Paul Ngozi in his ‘Alungu’ song talks about a crooked wife who is sent for fish business in Kafue by the husband but while there, she decides to get married to a fisherman. Once or twice you might have heard of women getting married when they go for business.

During this Era Zambian music has a distinctive sound, they don’t really do drums but then real African-Zambian vibe is heard most, if not all of the songs.

As we keep walking down memory lane of the Zambian Music Industry, we reach the late 1990s. This is the time that we start listening to the pioneers’ of the current music, the likes of the late Joe Chibangu under the Mondo Music Crew being led by Chisha Folotiya. Most of us are probably familiar with the beginning of this new Era of Zambian music.

This is the time I would refer to as the beginning of ‘R&B’ in Zambia. The sound moves away from what Paul Ngozi would do and move more towards the western world as they sing more about love.

A new millennium definitely called for a whole turn and twist in the music industry as we see that in the early and mid-2000s a lot more young Zambian artists take up what the pioneers’ started and we listen to the likes of Mundia Mukubesa commonly known as ‘Petersen Zagaze’, Danny Siulapwa better known as ‘Danny Kaya’ and Winston Moyo, just to mention a few.

At this point musicians are very creative in their lyrics, rap music is also more familiar as being done by Zambian artists and we listen to Mwila Musonda popularly known as ‘Slap Dee’.

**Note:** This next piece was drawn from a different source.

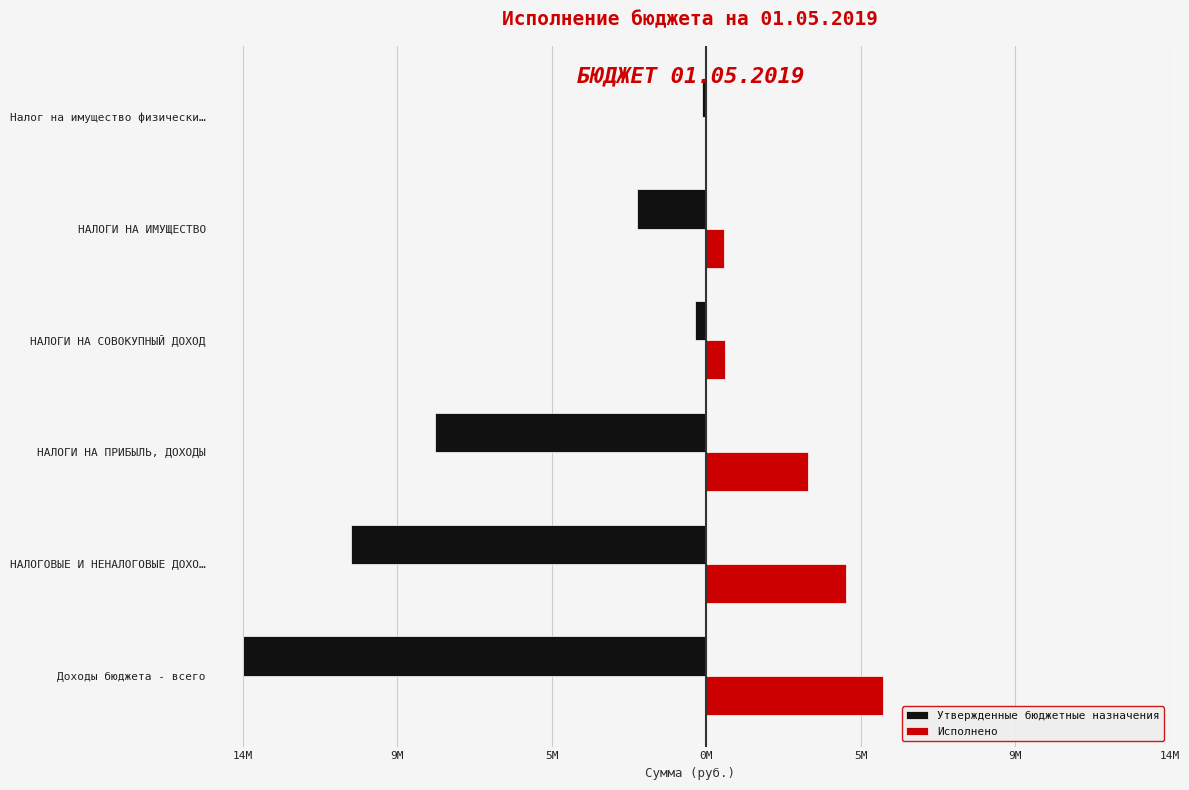

What are all the series names shown in the legend?

Утвержденные бюджетные назначения, Исполнено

Fast forward to 2019 and Zambian music has been diversified to a point where fans choose which genre to listen to. From the sweet and soulful RnB vibes of Roberto to the dance sounds of 408 empire, from Slap Dees’ bars of rap to the conscience vibes of ‘B-Flow’, one has a variety to pick from.

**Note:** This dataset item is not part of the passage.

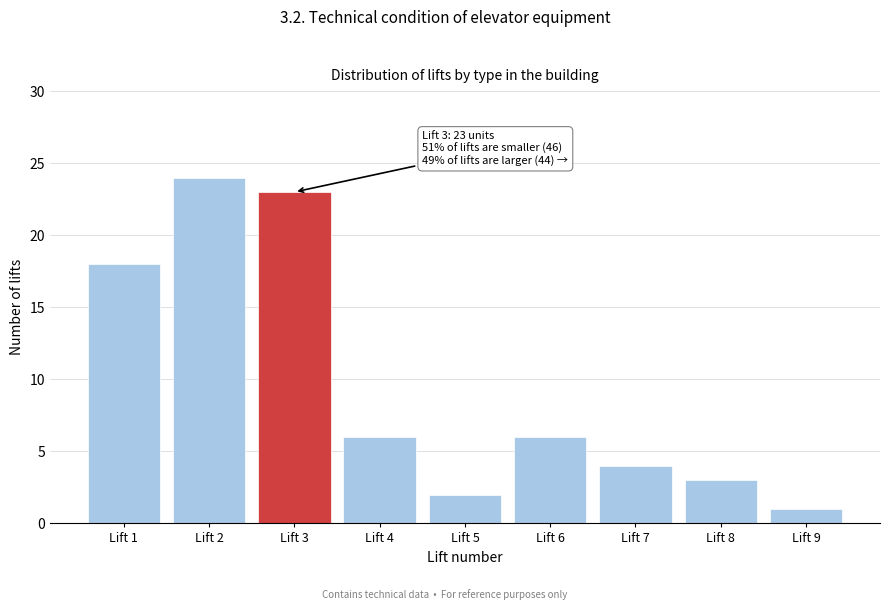

Reading left to right, list all the values displayed in this chart.

18	24	23	6	2	6	4	3	1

In a phone interview with Petersen Zagaze he explained that artists these days target different audiences hence musicians tailor make their lyrics to best suit their fans.

“it would be unfair to group artists in one basket, from Mumba Yachi to Slap Dee and from Amayenge to Roberto is a very big gap targeting difference audiences, even myself the audience I targeted 16 years ago has moved from the music they listened to then, its either I target a new audience or just change the way I do music to still fit the people who listened to me 16 years ago,” he said.

Petersen further added that unlike back in the days when people would literally sing about anything and everything, most artists today sing about love and dance because they fear being labeled as political.

Magnus Mando alias Magg 44 a music producer explained that from the time Zambia got its independence, the music industry has really grown though there has not been  proper hand over from one generation to the next.

“From the Zamrock and Kalindula era to the Ballard Zulu and Victor Kachaka era we did not see a hand over, the same happened from the Victor Kachaka era to the Daddy Zemus times and from Daddy Zemus to the black muntu era” he explained.

Magnus further said that unlike in many countries where big artists mentor young ones who take up after them , it has not been the case in Zambia though it has started happening now as we see people like ‘Chef 187’ who were mentored by ‘Macky 2’ becoming big artists .

Asked where he sees the Zambian music industry in the next 5-10 years Petersen Zagaze said he cannot predict which genre will dominant more but he is sure that the industry will be vast and known in different regions as people like Roberto and himself are already touring the global and winning international awards.

“The industry has a bright future, people like Roberto are touring the global and winning international awards most people do not know about this because our country does not have many entertainment journalists to follow up with these artists,” he said.

While it might have been hard to put out their music in the early days of the Zambian Music Industry, Esther Chungu a gospel musician said with the coming in of technology, today’s musicians use different and much easier media platforms to share the music with their fans. Some use Facebook, Twitter and Instagram.

Zambian music has indeed gone through an evolution worth talking about and with proper structures and management of artists its future seems so bright than ever before.

Whether kalindula or RnB, dancehall or conscience, music is indeed food to the inner individual that no one can understand.